You might want to try re-posting under a new thread called "Questions about Pulmonary Hypertension" or something like that....
 
Welcome Susan,

You may want to look through the "Must Have Reference Links" in the Reference Section, particularly the ACC/AHA Guidelines for Valvular Disease and the following link:
Atlas of Echocardiography
http://info.med.yale.edu/intmed/car...ents/index.html

LV = Left Ventricle
RV = Right Ventricle
ID (not sure, but suspect internal dimension)
d = diastolic
s = systolic

From my limited knowledge, it appears that your Right Heart function is OK (Aortic and Mitral Valves and EF)

The pressure gradient across your tricuspid valve seems high (43 mmhg = 43 millimeters of Mercury) so you will want to ask about the significance of that. The Left side of your heart pumps blood to your lungs and affects your pulmonary function.

Nancy is our resident Pulmonary Hypertension expert so hopefully she will check in. I agree, you would get better exposure to your question by reposting your question to include Pulmonary Hypertension or Pulmonary Function in the title. In the mean time, you may want to do a SEARCH for "PH" or "pulmonary hypertension".

'AL Capshaw'
 
Ph

Ph

Susan, I was first told that I had mild pulmonary hypertension in April after my annual echocardiogram. A couple of months later I did some pretty serious research into the matter and even met with my cardiologist. You might have read the thread that we had going at that time. (2 threads -- I don't know how to direct you to the thread #, but the threads started on July 19th - "Stenosis Pathology without Valve Damage" by Bob and my thread on July 20th on "Pulmonary Hypertenion.")

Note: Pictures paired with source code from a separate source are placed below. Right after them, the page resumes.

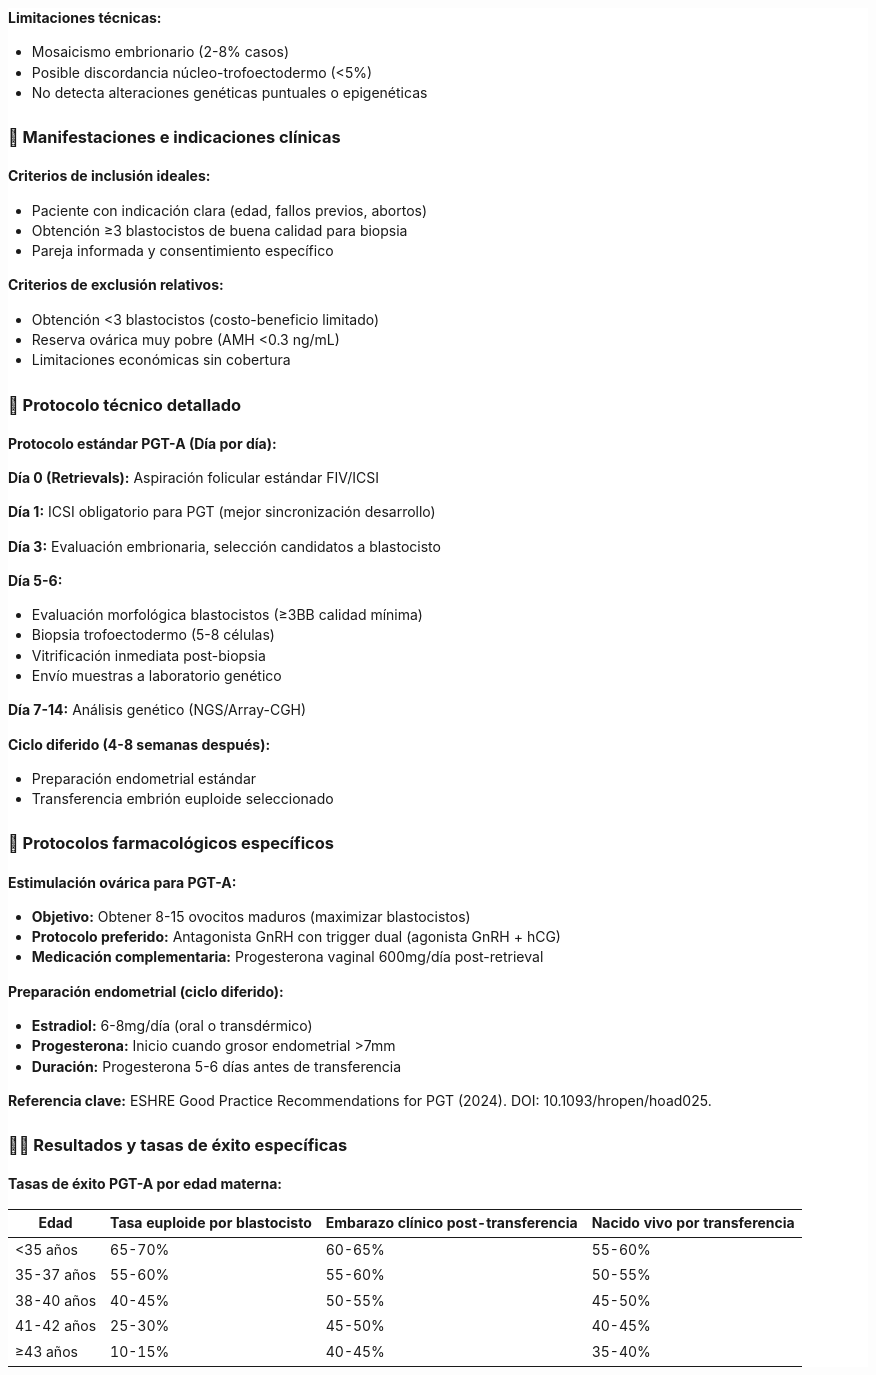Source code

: **Limitaciones técnicas:**
- Mosaicismo embrionario (2-8% casos)
- Posible discordancia núcleo-trofoectodermo (<5%)
- No detecta alteraciones genéticas puntuales o epigenéticas

### 🚩 Manifestaciones e indicaciones clínicas
**Criterios de inclusión ideales:**
- Paciente con indicación clara (edad, fallos previos, abortos)
- Obtención ≥3 blastocistos de buena calidad para biopsia
- Pareja informada y consentimiento específico

**Criterios de exclusión relativos:**
- Obtención <3 blastocistos (costo-beneficio limitado)
- Reserva ovárica muy pobre (AMH <0.3 ng/mL)
- Limitaciones económicas sin cobertura

### 🔬 Protocolo técnico detallado
**Protocolo estándar PGT-A (Día por día):**

**Día 0 (Retrievals):** Aspiración folicular estándar FIV/ICSI

**Día 1:** ICSI obligatorio para PGT (mejor sincronización desarrollo)

**Día 3:** Evaluación embrionaria, selección candidatos a blastocisto

**Día 5-6:** 
- Evaluación morfológica blastocistos (≥3BB calidad mínima)
- Biopsia trofoectodermo (5-8 células)
- Vitrificación inmediata post-biopsia
- Envío muestras a laboratorio genético

**Día 7-14:** Análisis genético (NGS/Array-CGH)

**Ciclo diferido (4-8 semanas después):**
- Preparación endometrial estándar
- Transferencia embrión euploide seleccionado

### 💊 Protocolos farmacológicos específicos
**Estimulación ovárica para PGT-A:**
- **Objetivo:** Obtener 8-15 ovocitos maduros (maximizar blastocistos)
- **Protocolo preferido:** Antagonista GnRH con trigger dual (agonista GnRH + hCG)
- **Medicación complementaria:** Progesterona vaginal 600mg/día post-retrieval

**Preparación endometrial (ciclo diferido):**
- **Estradiol:** 6-8mg/día (oral o transdérmico)
- **Progesterona:** Inicio cuando grosor endometrial >7mm
- **Duración:** Progesterona 5-6 días antes de transferencia

**Referencia clave:**
ESHRE Good Practice Recommendations for PGT (2024). DOI: 10.1093/hropen/hoad025.

### 🧑‍🔬 Resultados y tasas de éxito específicas
**Tasas de éxito PGT-A por edad materna:**

| Edad | Tasa euploide por blastocisto | Embarazo clínico post-transferencia | Nacido vivo por transferencia |
|------|------------------------------|-------------------------------------|------------------------------|
| <35 años | 65-70% | 60-65% | 55-60% |
| 35-37 años | 55-60% | 55-60% | 50-55% |
| 38-40 años | 40-45% | 50-55% | 45-50% |
| 41-42 años | 25-30% | 45-50% | 40-45% |
| ≥43 años | 10-15% | 40-45% | 35-40% |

Last month I had another echo. My numbers, with regard to PH, were nearly identical to yours. My cardio ordered a left and right heart cath. That was done just 2 weeks ago, and although the numbers are at the high end limits of "normal" --and some one or two points higher, he said that there was NO pulmonary hypertension. If you read much about PH, you can get very worked up. I talked to the tech about PH when he did my last echo. He said it is not uncommon for there to be elevated pulmonary artery pressure with valve disorders. It's called secondary pulmonary hypertension and really is more common than I think some of us thought.

Should you have a 2nd echo before the cath? First of all, see what your cardiologist suggests. Symptoms are a big factor in that decision. A 2nd echo might give different results. On the other hand, which echo then would you assume to be more correct? My cardio felt there were sufficient factors present to warrant the double-sided cath for me. Frankly, I don't know if I would have been able to put to rest the concerns I had without it, especially with the apparent worsening of the PH numbers from April to September. But it was also more a matter of sorting out symptoms in my case.

The numbers regarding PH seem to be the only ones that your cardio is concerned about. I say, follow through with whatever recommendations the 2nd cardio gives you. Peace of mind is a worth a lot. (However, the cath does come at a hefty price tag...)

Good luck to you as you sort it all out!

Karen
 
"normal" values

"normal" values

Susan, one of the more helpful charts that I found for giving the normal values of tests was found on
http://chfpatients.com/ph.htm
However most of the numbers given are readings that you would get during a pulmonary cath. Be careful that you are comparing the right numbers. An echo only gives a peak pulmonary artery pressure, while a cath gives the mean pulmonary artery pressure. But some of the other values are going to be very close to what the echo report indicates.